La Chine est déjà bel et bien l'adversaire de l'Occident aujourd'hui mais elle le sera surtout demain. Ce n'est pas une surprise mais la Revue nationale stratégique (RNS) désigne très clairement la République populaire de Chine comme la future puissance ennemie des Occidentaux. « L'objectif du Parti communiste chinois (PCC) et de l'Armée Populaire de Libération (APL) reste de supplanter les États-Unis comme première puissance mondiale », écrivent les auteurs de la RNS. Un véritable pied de nez au chancelier allemand Olaf Scholz, qui a plaidé à Pékin lors de sa récente visite officielle controversée, pour « davantage » de coopérations avec la Chine. Des pays occidentaux qui dépendent sur le plan économique de plus en plus de l'ex-Empire du Milieu.
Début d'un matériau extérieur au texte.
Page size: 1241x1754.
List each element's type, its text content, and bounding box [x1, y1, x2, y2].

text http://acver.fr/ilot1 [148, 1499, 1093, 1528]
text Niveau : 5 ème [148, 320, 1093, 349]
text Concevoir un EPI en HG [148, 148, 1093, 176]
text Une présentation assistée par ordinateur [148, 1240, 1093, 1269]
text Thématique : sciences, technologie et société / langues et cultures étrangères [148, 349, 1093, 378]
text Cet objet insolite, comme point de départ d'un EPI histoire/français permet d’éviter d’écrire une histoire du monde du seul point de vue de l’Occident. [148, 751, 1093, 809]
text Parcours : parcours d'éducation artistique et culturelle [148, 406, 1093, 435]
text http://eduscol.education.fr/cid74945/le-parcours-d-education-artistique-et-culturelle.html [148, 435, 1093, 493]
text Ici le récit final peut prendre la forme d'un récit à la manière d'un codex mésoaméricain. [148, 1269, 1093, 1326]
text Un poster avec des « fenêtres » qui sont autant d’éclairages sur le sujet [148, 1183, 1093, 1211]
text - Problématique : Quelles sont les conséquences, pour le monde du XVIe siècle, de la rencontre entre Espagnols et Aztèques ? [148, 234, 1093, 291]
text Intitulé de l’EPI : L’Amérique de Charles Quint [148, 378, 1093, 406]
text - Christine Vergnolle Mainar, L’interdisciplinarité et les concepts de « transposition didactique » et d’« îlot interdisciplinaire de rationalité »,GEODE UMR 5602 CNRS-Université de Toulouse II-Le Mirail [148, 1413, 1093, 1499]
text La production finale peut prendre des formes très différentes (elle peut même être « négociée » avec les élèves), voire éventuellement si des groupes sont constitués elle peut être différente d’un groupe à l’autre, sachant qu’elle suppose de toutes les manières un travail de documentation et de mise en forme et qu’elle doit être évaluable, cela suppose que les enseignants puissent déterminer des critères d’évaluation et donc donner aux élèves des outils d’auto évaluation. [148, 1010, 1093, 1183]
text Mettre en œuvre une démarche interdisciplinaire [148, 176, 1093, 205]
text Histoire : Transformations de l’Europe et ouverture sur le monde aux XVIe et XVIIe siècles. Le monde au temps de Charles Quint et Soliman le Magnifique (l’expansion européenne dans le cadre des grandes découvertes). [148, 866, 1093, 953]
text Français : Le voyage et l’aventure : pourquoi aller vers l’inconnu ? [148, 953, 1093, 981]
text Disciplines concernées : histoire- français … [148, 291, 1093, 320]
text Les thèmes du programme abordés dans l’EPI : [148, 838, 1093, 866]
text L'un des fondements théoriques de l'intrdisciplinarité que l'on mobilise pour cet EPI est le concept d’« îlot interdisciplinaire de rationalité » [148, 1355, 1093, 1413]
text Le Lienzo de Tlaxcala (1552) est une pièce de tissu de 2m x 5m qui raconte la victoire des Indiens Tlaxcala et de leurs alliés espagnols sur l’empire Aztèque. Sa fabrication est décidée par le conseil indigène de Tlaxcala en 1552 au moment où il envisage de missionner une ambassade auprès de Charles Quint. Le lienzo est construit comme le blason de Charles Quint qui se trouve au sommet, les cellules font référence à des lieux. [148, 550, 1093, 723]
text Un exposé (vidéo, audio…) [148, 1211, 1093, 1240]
« La modernisation de l'appareil militaire chinois se poursuit et permet à l'APL d'appuyer une stratégie de plus en plus affirmée, y compris sur le plan militaire, que ce soit dans la région indo-Pacifique, en particulier s'agissant du statu quo dans le détroit de Taïwan, mais aussi dans les autres régions du monde où sa diplomatie lui crée des clientèles, notamment en Afrique », explicite la RNS.
Emmanuel Macron se rend ce mercredi à Toulon pour un déplacement consacré à la présentation de la Revue nationale stratégique, en présence de Catherine Colonna, ministre de l'Europe et des affaires étrangères, et de Sébastien Lecornu, ministre des Armées. Depuis la Revue stratégique de 2017 et son actualisation en 2021, des crises de toute nature se sont succédé et une guerre a été déclenchée par la Russie en Ukraine. Cette RNS prépare les travaux d'une nouvelle loi de programmation militaire. Issue d'un travail interministériel, elle dresse un constat de l'évolution du contexte mondial et dessine l'ambition et les priorités stratégiques de la France à l'horizon 2030.